Hanna salía todos los días y oteaba el bosque justo al atardecer, en el ocaso. A veces creía oír una campanilla a lo lejos, pero luego no era nadie. La puerta del bosque seguía cerrada.

Durante aquel periodo de espera dormía mal por las noches, se despertaba con frecuencia, tenía sueños confusos que la atemorizaban sin que ella pudiera comprender por qué. Solían ser sueños blancos como la nieve, vacíos, mudos.

Pero había uno que se repetía y la perseguía: se veía tumbada en el sofá cama con dos de sus hermanos, el menor de la familia, Olaus, y Vera, de doce años, que la seguía en edad. Sentía el cuerpo cálido de los hermanos, pero sabía que, si abría los ojos, descubriría que eran otros niños, desconocidos para ella, los que yacían a su lado. Y que moriría en el preciso instante en que los viera.

Entonces se despertaba y comprendía con un alivio indecible que sólo había sido un sueño. Por lo general, se quedaba tumbada contemplando la luz azul de la luna que entraba por las ventanas cubiertas de cristales de hielo. Tanteaba con la mano las vigas de la pared y el papel de periódico. A su lado, muy cerca, estaba el frío que hacía crujir la madera.

El frío es como un animal, pensaba. Un animal encerrado en su guarida. Un animal que quiere salir.

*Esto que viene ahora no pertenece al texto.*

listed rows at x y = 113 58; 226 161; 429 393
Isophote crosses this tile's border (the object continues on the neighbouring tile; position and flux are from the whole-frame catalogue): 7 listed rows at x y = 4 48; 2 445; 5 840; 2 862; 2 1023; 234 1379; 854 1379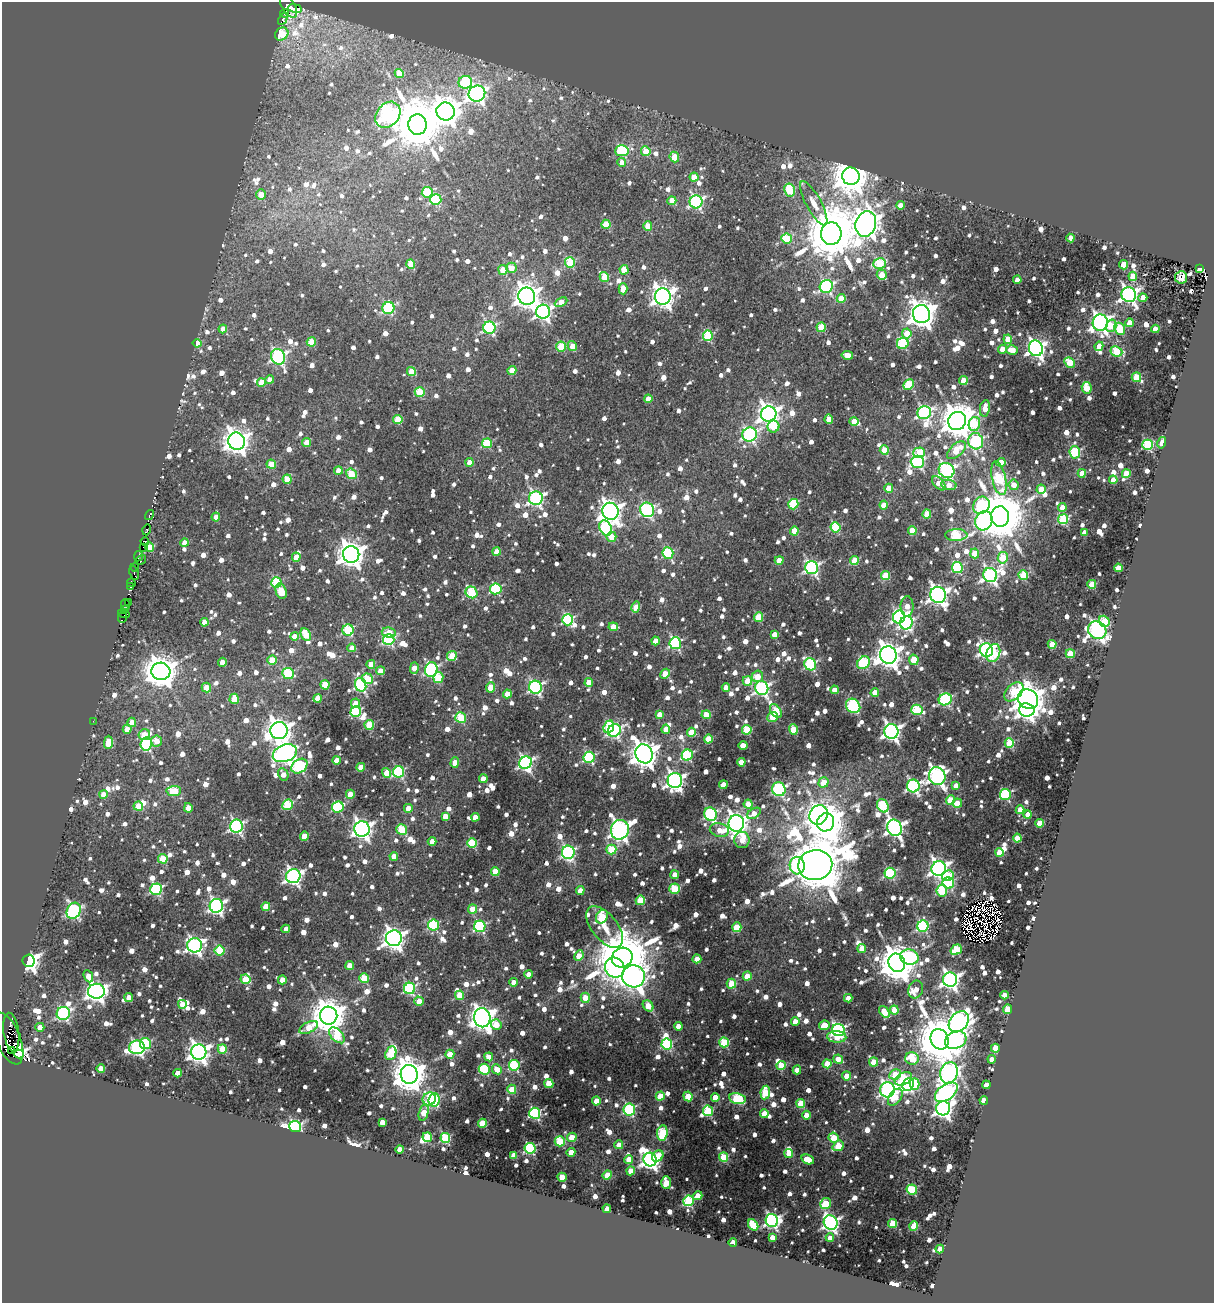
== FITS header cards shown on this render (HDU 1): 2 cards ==
NAXIS1  =                 1212
NAXIS2  =                 1301

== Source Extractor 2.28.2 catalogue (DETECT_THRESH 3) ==
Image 1212 x 1301 px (HDU 1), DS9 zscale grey, 1 PNG px = 1 image px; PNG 1216 x 1305 px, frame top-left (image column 1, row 1301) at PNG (2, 2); each listed source drawn as its Kron ellipse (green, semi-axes under 4 px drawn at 4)
Background 0.38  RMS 0.039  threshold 0.116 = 3 sigma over >= 5 px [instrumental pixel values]
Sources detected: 1820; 10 with non-positive FLUX_AUTO (blend fragments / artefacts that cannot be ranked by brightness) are neither listed nor drawn; of the other 1810, the 500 brightest by FLUX_AUTO listed and drawn (1310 fainter detections omitted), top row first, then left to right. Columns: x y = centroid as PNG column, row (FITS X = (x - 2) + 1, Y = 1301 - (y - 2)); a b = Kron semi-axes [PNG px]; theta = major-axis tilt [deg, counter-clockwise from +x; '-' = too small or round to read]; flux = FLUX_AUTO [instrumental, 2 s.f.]
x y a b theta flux
288 6 13 6 -58 2900
295 8 7 3 -10 250
285 13 4 3 - 430
283 19 6 3 64 330
282 34 7 6 - 110
399 74 4 4 - 77
465 82 7 6 - 200
477 94 8 8 - 1300
446 112 9 9 - 4000
388 115 14 11 50 1100
417 125 10 9 - 17000
622 151 6 5 - 270
646 151 5 4 - 83
674 157 5 4 - 100
622 162 4 4 - 36
851 176 9 8 - 8400
694 177 4 4 - 62
789 190 6 5 - 210
427 192 5 5 - 160
261 195 5 4 - 53
436 200 5 5 - 210
672 201 4 4 - 69
696 202 6 6 - 600
814 203 25 7 -61 38
900 205 4 4 - 39
606 224 4 4 - 89
866 224 13 10 72 4700
648 226 4 4 - 73
831 233 11 10 - 19000
787 238 5 5 - 160
1070 238 4 4 - 36
570 263 5 5 - 180
411 264 5 4 - 88
880 264 6 5 - 190
1123 265 4 4 - 85
511 268 5 5 - 40
1200 268 3 2 - 140
503 270 5 4 - 57
624 270 5 4 - 110
882 275 5 5 - 79
1133 276 4 4 - 79
604 277 5 4 - 81
1181 277 6 6 - 65
1017 280 4 4 - 55
826 286 7 6 - 540
623 289 6 4 -88 52
1129 295 7 7 - 1100
527 296 8 8 - 2700
663 297 8 8 - 2200
841 298 4 4 - 76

El sueño significaba algo que ella no entendía, pero que debía estar relacionado con el viaje. ¿Qué le esperaba? ¿Qué esperaban de ella? Se sentía torpe, tanto física como espiritualmente, cuando se imaginaba a las personas que vivían en la ciudad. Si su padre siguiera vivo, habría podido contarle sus experiencias y prepararla. Él había estado en Estocolmo una vez, y en otra gran ciudad extraordinaria que se llamaba Arboga. Él le habría dicho que no debía tener miedo.

Elin era de Funäsdalen y no había viajado a ningún otro lugar, sólo al norte, junto con el hombre que se convirtió en su marido.

Aun así, se vio obligada a responder a las preguntas de Hanna. Sencillamente, no había nadie más a quien preguntar.

Pero ¿y las respuestas de Elin? Mudas, lacónicas. Era tan poco lo que sabía.